Jacob Alting (27 September 1618 – 20 August 1679) was a German preacher, teacher and writer. His area of specialism was Oriental languages.

==Life==

Alting was born in Heidelberg, where his father Hendrik Alting was a theology professor; his grandfather Menso Alting was also a preacher.

The 1618/1619 Synod of Dort forced the family to move to Leiden in 1622 and to Groningen in 1627. He studied at Gröningen university and then in England, where he was ordained as a preacher; he was named professor of theology at Groningen University in 1667 after holding the chair of oriental languages since 1643.

Alting and his colleague Maresius disagreed on several areas, including biblical exegesis and receiving gifts from students. Maresius accused him of heterodoxy and they were brought before the university officials, who ruled that there was no case to answer and both men were valued at the university. The two men reconciled just before Maresius’ death.

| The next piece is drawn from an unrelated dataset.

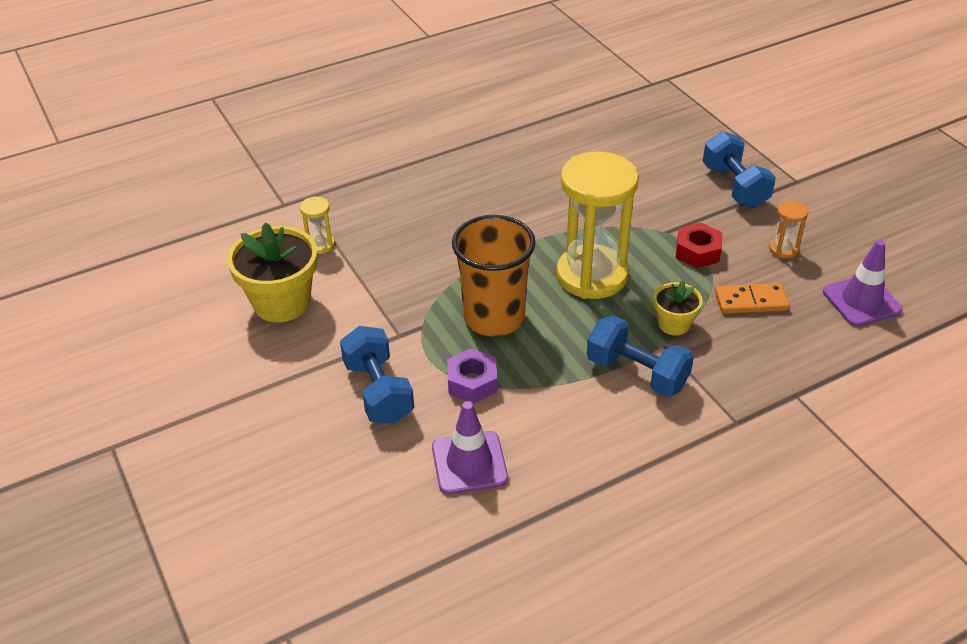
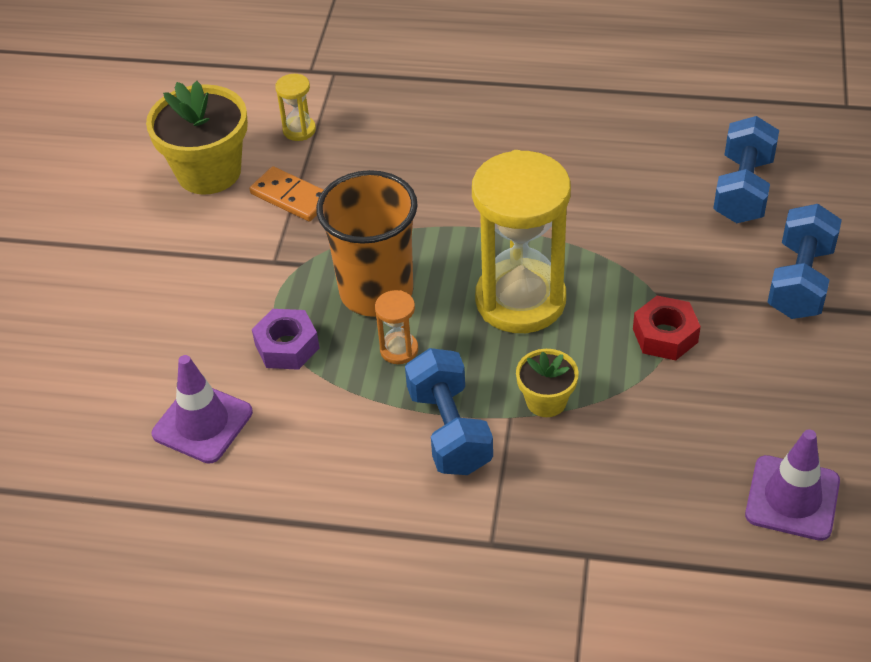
camera: 40 degrees right, 5 degrees up
(378, 391) = (199, 307): blue dumbbell -> blue dumbbell (743, 190)
(751, 301) = (660, 424): orange domino -> orange domino (291, 197)
(783, 249) = (770, 386): orange hourglass -> orange hourglass (399, 350)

Alting was involved in various refutations of Spinoza's Tractatus Theologico-Politicus (TTP) and eagerly began drafting up arguments from the writings of Ezra and Nehemiah for a refutation of the 'Theological-Political Treatise' being published by the Cartesian Deventer theologian Antonius Perizonius. His works were published posthumously by Balthasar Bekker.

==Family==

In 1648 Alting married Baudewina Walrich and they had eight children.